Shares in Asia on Tuesday were mixed with investors weighing Chinese measures to support the economy and the prospect of faster Federal Reserve policies to fight inflation.
Shares were higher in Japan and South Korea, while Hong Kong fell and China faltered as investors assessed measures to tackle headwinds in the economy from Covid-led lockdowns. US futures rose after equities ended slightly changed in thin trading on Monday.
Government bond yields fell after the long end fell on Monday. St. Louis Fed President James Bullard said rate hikes of 75 basis points – although not the base case – should not be ruled out as the central bank needs to move fast to fight inflation. Australian bond yields rose.
The dollar had an advance. The yen is in the middle of the longest losing streak in at least half a century. The oil returned some of its overnight gains.
Treasury yields are around the highest for more than three years, while investors discuss whether inflation is peaking. A jump in energy costs highlighted price concerns as US natural gas prices rose to the highest intraday level in more than 13 years.

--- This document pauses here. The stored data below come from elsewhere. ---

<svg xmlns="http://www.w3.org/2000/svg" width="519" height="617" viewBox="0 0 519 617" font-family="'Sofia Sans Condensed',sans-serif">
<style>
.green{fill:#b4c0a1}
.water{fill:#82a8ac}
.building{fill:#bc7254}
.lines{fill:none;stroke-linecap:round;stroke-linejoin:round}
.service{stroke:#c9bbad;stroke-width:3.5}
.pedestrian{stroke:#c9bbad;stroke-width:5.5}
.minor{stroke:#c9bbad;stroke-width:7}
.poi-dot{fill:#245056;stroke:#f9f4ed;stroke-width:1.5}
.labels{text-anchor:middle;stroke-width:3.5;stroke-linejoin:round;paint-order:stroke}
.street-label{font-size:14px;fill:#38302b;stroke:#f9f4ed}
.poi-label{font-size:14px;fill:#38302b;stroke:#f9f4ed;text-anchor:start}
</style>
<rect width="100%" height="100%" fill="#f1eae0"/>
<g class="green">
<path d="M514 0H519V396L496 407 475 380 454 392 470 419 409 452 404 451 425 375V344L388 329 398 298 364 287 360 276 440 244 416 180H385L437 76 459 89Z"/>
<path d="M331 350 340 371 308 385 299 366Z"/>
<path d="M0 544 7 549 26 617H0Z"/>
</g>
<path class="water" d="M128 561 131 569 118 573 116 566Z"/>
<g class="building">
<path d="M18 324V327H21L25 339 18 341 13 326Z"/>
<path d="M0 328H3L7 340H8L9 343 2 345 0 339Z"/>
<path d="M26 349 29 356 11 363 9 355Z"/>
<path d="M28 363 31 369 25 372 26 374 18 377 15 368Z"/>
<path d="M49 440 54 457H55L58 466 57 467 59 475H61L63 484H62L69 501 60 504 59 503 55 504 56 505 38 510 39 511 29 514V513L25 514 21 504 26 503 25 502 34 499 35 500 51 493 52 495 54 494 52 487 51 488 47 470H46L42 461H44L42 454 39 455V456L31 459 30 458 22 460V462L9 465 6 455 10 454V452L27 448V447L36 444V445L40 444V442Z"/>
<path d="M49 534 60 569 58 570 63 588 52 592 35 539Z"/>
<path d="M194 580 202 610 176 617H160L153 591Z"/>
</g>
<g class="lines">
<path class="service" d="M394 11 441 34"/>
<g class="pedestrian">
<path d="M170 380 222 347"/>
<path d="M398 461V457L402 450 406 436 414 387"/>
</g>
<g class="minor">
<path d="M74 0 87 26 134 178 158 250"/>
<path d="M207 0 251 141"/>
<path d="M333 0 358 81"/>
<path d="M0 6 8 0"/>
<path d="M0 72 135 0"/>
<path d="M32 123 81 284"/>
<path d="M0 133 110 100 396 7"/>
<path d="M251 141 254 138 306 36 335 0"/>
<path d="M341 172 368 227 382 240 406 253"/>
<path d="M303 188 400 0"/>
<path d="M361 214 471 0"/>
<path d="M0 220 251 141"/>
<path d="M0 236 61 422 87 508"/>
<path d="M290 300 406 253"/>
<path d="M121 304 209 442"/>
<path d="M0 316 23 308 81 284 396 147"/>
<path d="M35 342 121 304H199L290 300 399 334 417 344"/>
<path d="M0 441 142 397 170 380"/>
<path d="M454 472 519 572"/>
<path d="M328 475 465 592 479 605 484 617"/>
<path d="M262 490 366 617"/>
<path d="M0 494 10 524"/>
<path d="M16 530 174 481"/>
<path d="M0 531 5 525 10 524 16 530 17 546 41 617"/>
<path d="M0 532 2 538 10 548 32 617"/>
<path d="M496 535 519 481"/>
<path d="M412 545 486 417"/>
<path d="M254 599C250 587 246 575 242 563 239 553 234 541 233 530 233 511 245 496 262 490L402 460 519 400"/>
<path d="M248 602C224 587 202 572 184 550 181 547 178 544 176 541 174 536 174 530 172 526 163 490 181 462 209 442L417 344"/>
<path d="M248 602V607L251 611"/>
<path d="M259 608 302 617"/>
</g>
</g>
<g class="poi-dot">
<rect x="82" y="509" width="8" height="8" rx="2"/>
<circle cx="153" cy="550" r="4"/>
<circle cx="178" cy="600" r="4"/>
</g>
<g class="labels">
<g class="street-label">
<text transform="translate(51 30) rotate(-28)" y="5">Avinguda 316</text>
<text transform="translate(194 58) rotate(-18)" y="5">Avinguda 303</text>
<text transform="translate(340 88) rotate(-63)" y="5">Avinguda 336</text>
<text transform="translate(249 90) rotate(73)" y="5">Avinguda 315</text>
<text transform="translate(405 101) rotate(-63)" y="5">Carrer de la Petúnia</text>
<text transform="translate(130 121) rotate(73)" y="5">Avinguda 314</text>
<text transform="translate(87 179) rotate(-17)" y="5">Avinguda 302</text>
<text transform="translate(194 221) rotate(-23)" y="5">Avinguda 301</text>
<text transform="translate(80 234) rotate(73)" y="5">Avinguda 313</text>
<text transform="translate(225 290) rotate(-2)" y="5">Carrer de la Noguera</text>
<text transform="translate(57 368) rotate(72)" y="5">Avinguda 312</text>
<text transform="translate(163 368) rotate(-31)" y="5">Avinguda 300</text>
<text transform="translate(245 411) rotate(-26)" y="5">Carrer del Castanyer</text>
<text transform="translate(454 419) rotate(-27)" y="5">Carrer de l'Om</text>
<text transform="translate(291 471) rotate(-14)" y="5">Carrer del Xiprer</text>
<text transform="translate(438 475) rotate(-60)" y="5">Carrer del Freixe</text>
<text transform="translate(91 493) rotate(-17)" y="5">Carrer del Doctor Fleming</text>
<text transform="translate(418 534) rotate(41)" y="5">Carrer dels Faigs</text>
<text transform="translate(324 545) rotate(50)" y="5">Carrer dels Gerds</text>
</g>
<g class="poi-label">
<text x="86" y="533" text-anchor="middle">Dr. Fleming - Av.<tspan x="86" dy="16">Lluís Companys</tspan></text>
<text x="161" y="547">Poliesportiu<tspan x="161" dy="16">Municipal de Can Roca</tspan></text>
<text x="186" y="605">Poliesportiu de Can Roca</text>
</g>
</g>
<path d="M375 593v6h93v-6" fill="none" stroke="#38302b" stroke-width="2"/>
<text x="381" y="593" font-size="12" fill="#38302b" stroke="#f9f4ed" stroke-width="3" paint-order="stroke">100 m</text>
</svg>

Interruptions in supply chains from China’s shutdowns and goods flows from the war keep upward pressure on prices at a time when global growth is tipped to slow down. The World Bank lowered its forecast for global economic expansion this year on Russia’s invasion of Ukraine.
“Yield increases have often meant problems for equities, but we believe the past is an imperfect guide in a world shaped by supply shocks,” BlackRock Investment Institute strategists led by Wei Li, global investment strategist, said in a note. “We see that the central banks are normalizing quickly – but are not slowing down the economy. This should keep real returns low and support stock valuations. “
In China, markets are also awaiting the release of prime interest rates on loans on Wednesday, after the People’s Bank of China on Friday reduced the reserve ratio for most banks but refrained from lowering interest rates.
“The reluctance to loosen monetary policy further before Covid is under control means that market sentiment is likely to remain gloomy in the coming weeks,” the Gavekal Dragonomics team wrote in a note on Monday. “But, stocks will rise even harder if lockdowns lift and politicians begin to compensate for lost growth with further easing measures.”
Meanwhile, Ukrainian President Volodymyr Zelenskiy said on Monday that Russian forces had begun the campaign to conquer the Donbas region in eastern Ukraine, while Moscow continues to move troops and materiel into that part of the country.